In the last week the search for Quine’s killer had started to eclipse all his other cases, but it was important to keep up with them unless he wanted to lose business. Miss Brocklehurst’s lover was a rich man who was likely to put plenty more jobs Strike’s way if he liked the detective’s work. The businessman had a predilection for youthful blondes, a succession of whom (as he had freely confessed to Strike at their first meeting) had taken large amounts of money and sundry expensive gifts from him only to leave or betray him. As he showed no sign of developing better judgement of character, Strike anticipated many more lucrative hours spent tailing future Miss Brocklehursts. Perhaps it was the betrayal that thrilled his client, reflected Strike, his breath rising in clouds through the icy air; he had known other such men. It was a taste that found its fullest expression in those who became infatuated with hookers.

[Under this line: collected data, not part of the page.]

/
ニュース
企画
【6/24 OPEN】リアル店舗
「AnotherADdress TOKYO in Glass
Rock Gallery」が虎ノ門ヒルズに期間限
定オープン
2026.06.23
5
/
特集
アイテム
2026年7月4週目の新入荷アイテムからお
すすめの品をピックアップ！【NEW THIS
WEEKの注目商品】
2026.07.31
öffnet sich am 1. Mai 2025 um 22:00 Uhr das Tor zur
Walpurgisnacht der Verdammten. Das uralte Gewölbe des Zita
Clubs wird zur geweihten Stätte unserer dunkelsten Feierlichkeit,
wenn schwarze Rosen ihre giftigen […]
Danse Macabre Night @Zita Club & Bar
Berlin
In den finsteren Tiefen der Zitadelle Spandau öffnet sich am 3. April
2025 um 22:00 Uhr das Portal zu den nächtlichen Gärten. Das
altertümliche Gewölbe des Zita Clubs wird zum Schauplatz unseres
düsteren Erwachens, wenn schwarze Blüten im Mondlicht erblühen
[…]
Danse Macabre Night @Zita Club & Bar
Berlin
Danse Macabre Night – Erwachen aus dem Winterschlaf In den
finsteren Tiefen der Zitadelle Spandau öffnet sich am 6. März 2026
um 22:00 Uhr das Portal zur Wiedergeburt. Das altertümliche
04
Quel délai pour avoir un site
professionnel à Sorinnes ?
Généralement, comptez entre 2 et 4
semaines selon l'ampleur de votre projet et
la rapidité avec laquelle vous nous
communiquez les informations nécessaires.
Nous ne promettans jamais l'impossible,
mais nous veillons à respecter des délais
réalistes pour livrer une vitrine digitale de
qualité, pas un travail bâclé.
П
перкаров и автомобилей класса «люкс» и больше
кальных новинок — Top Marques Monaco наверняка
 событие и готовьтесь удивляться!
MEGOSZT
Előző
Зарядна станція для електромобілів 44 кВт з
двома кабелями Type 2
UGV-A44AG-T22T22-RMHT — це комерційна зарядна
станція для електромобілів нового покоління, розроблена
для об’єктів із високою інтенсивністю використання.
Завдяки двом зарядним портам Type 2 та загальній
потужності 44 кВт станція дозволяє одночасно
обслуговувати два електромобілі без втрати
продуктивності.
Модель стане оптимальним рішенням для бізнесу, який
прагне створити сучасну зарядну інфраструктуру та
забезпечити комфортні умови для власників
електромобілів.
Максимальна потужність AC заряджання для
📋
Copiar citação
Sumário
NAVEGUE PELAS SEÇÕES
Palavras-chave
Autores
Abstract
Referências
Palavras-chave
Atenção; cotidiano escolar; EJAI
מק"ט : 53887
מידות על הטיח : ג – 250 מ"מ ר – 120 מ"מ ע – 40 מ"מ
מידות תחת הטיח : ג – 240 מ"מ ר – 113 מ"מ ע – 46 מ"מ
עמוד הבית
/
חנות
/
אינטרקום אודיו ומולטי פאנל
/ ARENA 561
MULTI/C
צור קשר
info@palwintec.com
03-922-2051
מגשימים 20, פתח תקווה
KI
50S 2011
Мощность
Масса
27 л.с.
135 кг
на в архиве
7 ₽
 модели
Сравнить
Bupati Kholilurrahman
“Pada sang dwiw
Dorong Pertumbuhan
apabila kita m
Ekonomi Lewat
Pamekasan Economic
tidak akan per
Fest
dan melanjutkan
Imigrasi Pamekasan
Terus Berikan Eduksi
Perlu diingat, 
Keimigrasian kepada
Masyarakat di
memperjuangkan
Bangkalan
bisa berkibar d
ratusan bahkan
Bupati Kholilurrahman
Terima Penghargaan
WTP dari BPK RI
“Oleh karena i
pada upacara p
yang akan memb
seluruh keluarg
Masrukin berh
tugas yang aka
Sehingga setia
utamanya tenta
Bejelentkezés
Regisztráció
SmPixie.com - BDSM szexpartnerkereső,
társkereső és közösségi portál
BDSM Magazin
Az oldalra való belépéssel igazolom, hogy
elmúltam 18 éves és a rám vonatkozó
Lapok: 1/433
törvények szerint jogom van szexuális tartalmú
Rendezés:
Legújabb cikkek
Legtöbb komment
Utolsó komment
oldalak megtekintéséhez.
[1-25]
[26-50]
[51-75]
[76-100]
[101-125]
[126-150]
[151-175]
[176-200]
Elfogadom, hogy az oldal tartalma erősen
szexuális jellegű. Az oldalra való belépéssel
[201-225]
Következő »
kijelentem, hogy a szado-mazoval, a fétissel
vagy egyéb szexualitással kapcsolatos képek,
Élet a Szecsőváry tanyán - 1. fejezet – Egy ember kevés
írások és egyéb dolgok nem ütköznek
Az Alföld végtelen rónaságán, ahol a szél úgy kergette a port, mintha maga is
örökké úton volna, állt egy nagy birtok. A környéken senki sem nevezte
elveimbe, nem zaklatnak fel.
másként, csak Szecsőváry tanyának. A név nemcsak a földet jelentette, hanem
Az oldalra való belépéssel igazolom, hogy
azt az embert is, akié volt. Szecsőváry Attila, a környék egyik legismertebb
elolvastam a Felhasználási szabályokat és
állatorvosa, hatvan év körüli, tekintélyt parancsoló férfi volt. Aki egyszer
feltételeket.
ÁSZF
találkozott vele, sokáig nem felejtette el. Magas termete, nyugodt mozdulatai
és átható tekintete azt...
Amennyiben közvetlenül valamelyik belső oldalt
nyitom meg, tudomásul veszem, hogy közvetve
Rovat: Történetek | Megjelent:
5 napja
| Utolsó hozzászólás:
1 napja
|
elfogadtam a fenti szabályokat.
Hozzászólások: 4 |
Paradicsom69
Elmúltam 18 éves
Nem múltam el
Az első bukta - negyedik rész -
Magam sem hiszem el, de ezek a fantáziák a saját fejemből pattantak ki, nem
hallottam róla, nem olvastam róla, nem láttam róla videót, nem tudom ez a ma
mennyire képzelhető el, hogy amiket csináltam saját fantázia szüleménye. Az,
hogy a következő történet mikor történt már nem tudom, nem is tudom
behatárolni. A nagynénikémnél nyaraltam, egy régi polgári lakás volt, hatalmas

At ten to nine the curtains gave a small twitch. Faster than might have been expected from his attitude of casual relaxation, Strike raised the night-vision camera he had been concealing at his side.
Miss Brocklehurst stood briefly exposed to the dim snowy street in bra and pants, though her cosmetically enhanced breasts had no need of support. Behind her in the darkness of the bedroom walked a paunchy, bare-chested man who briefly cupped one breast, earning himself a giggled reproof. Both turned away into the bedroom.
Strike lowered his camera and checked his handiwork. The most incriminating image he had managed to capture showed the clear outline of a man’s hand and arm, Miss Brocklehurst’s face half turned in a laugh, but her embracer’s face was in shadow. Strike suspected that he might be about to leave for work, so he stowed the camera in an inside pocket, ready to give slow and cumbersome chase, and set to work on his third McMuffin.